## Task item
Reproduce word for word the portion of the earned income tax credit passage below, starting with "What to Do After" and going on through "on your return.".

## Excerpted passage
Content starts

Kiddie Tax interaction - if a qualifying child has significant unearned income taxed at parent rates, the child's investment income may flow through to affect the parent's $11,950 investment income limit. Rare but real.
Foster children who become qualifying children mid-year - if a child was placed with you during the year, the residency test uses the portion of the year after placement. A child placed in October may not meet the more-than-half-the-year test for that tax year.
What to Do After Reading This Guide
Estimate Your 2025 EITC
Use the EITC Eligibility Calculator to enter your specific filing status, number of qualifying children, earned income, and AGI. The calculator applies the 2025 phase-in and phase-out rates and shows a full credit breakdown including any phase-out reduction.
Also Check for Other Refundable Credits
If you have qualifying children, also run the Child Tax Credit Calculator. The CTC and EITC are separate and can both be claimed. The Additional Child Tax Credit (ACTC) is the refundable portion of the CTC and stacks directly with the EITC on your return.
For 2025, the EITC income limits are: no qualifying children - $19,104 (single/HOH) / $26,214 (MFJ); one qualifying child - $50,434 / $57,554; two qualifying children - $57,310 / $64,430; three or more qualifying children - $61,555 / $68,675. Both earned income and AGI must be below the limit. Married filing separately filers are not eligible regardless of income.
How is the EITC calculated?

Content ends

## Given entries
Content starts

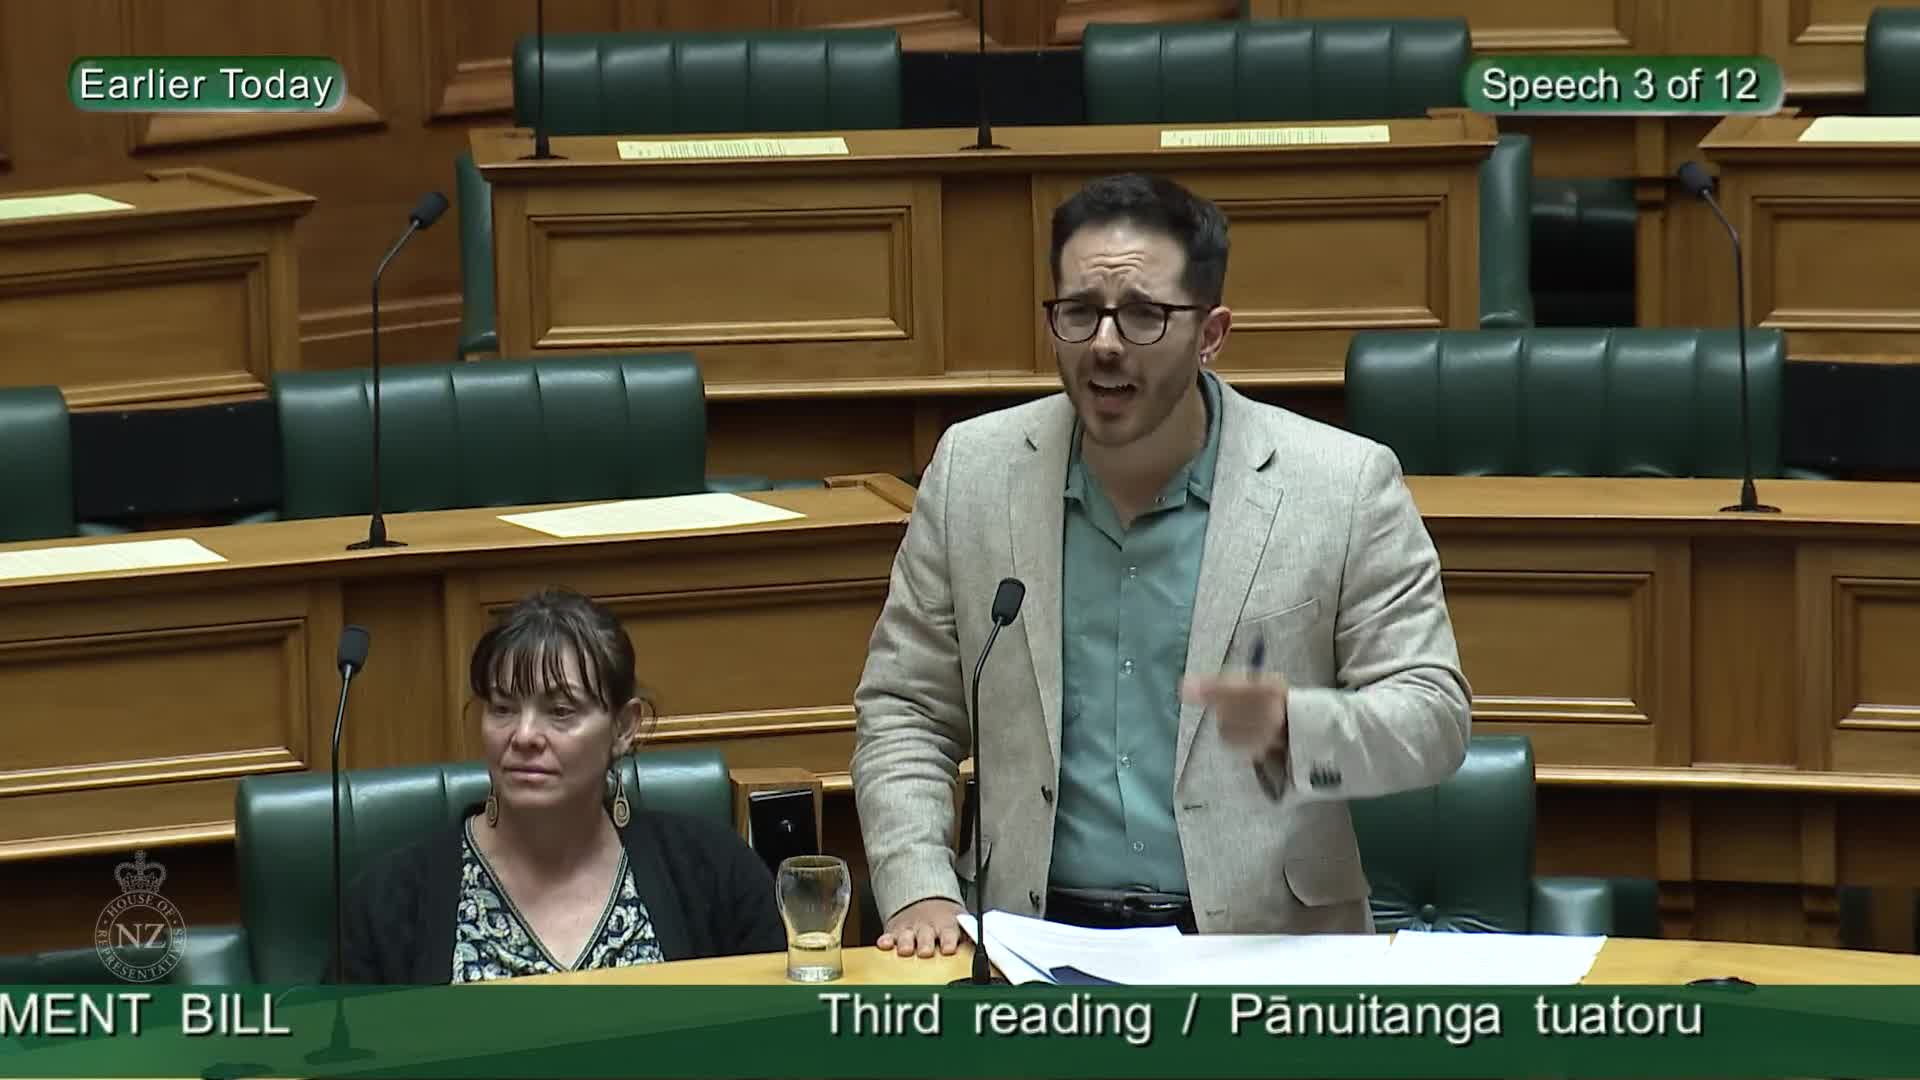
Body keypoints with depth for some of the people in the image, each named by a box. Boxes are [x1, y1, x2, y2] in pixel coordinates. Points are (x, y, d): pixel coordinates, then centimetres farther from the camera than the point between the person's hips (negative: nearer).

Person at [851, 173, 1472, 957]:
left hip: (1267, 945, -1)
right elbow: (903, 713, 14)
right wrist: (919, 890, -2)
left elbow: (1432, 718, 0)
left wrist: (1289, 728, -20)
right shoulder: (972, 471, 8)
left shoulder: (1345, 487, 0)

Content ends

## Exercise response
What to Do After Reading This Guide
Estimate Your 2025 EITC
Use the EITC Eligibility Calculator to enter your specific filing status, number of qualifying children, earned income, and AGI. The calculator applies the 2025 phase-in and phase-out rates and shows a full credit breakdown including any phase-out reduction.
Also Check for Other Refundable Credits
If you have qualifying children, also run the Child Tax Credit Calculator. The CTC and EITC are separate and can both be claimed. The Additional Child Tax Credit (ACTC) is the refundable portion of the CTC and stacks directly with the EITC on your return.